The father has achieved a great deal, particularly when you consider how young he is, but I wonder how much thought he has given to the future. Suppose this little boy does survive and lives for years severely disabled? A helpless baby is one thing, a helpless middle aged man is something else, especially if you think about the lack of help for families in these situations.

The demonstrators don't appear to realise that in any case of serious illness hospitals do speak to other hospitals, both here and abroad, to discuss treatment options. They are not in the business of holding patients prisoner, they would far rather co operate with others on finding a cure. The sight of hordes of people trying to storm the hospital is just disgusting. Don't they realise that there are other families with seriously ill children who must be having an appalling time.

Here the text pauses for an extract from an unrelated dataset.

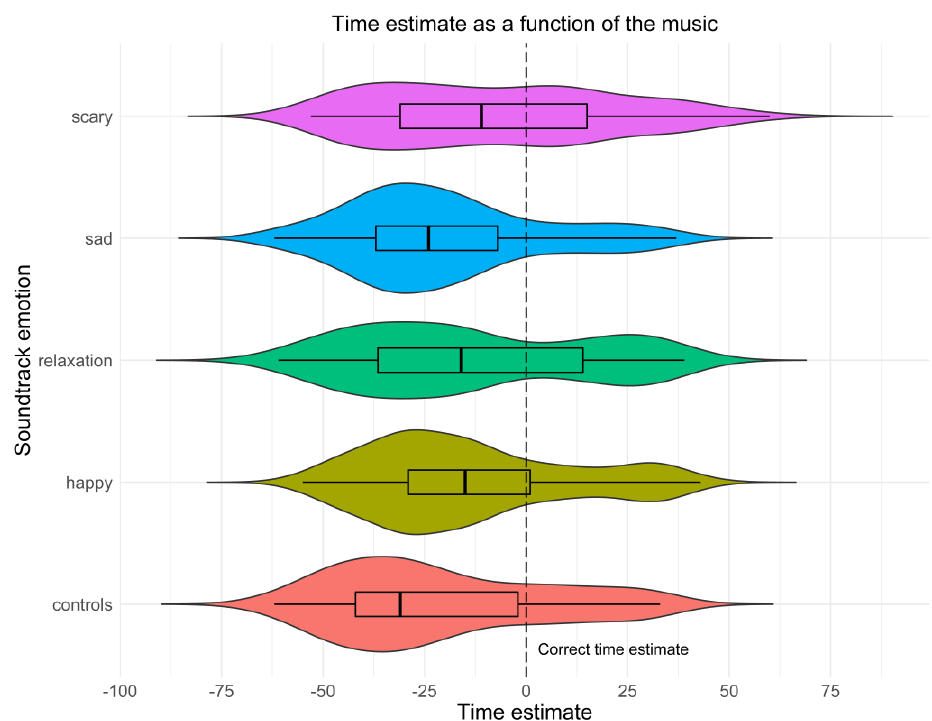
Figure 4. Time estimate (delta) as a function of the soundtrack. The form of the violin indicates the distribution curve. The boxplots within each violin represent interquartile ranges (IQRs). Black vertical lines within the boxplots indicate median values. Values above zero represent overestimation; negative values indicate underestimation. Participants in the happy, relaxation, and scary conditions presented significantly higher time estimations than in the no-music condition (custom hypothesis contrasts). Table 4. Time estimate (delta) as a function of the condition.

Day6 Tue 24-Apr-18 21:00:38

All this whiles his child is sick and with no experience

And because many pro-life groups support his keeping his desparately disabled/sick child alive. Why do you think the Pope got involved?

I can understand the father not wanting to give up on his child, but really - is he thinking of what is best for his son? The cause and protest should not become more important than his son's right to die peacefully if Doctors have agreed there is no more to be done for him.

paddyann Tue 24-Apr-18 21:40:54

He's doing what HE thinks should be done and he has to come to terms with the reality in his own time .Dont be too judgemental about him he's barely out of childhood and is doing his best for his family.I'd hate to be in his shoes.When my daughter was dying there was no way we would have questioned the doctors ..because we were too naive to think doctors could ever be wrong.Sometimes I wish I had stood up to them and asked more question instead of blindly accepting what they said.Maybe then I wouldn't have felt that it was my fault she died ...of course now 40 odd years later I understand it wasn't my fault.It took a long time to come to terms with it though .

M0nica Tue 24-Apr-18 21:47:28

This little boy's death is inevitable. Medical reports shows that three quarters of the white matter in his brain has been destroyed and has been replaced by spinal fluid and water. The pathways in his brain responsible for all six senses have been destroyed, including those responsible for being awake and responsive.

There is absolutely no chance that his brain can regenerate and he can recover any of what he has lost - and the degeneration continues. The doctors rightly say that further treatment is futile. Better by far to take away the artificial means of keeping him alive and let him gently die.

Iam64 Tue 24-Apr-18 22:18:10

The Judge won’t agree the child can go to Italy. He’s asked the parents and the medical team to talk to see if it’s possible for the little boy to go to a hospice or home

Beau Tue 24-Apr-18 23:02:27

My DGS was there for minor surgery yesterday and while he was under general anaesthetic, those people were online asking anyone already inside the hospital to set off the fire alarms to cause maximum disruption. (This was after they had blocked all the roads and the police had sealed the hospital doors temporarily). I was worried about what would happen to DGS in that situation and was also very conscious of the noise of the demonstrators which must be so distressing to the parents of other children admitted to Alder Hey. Poor Alfie needs some peace too, my heart breaks for him.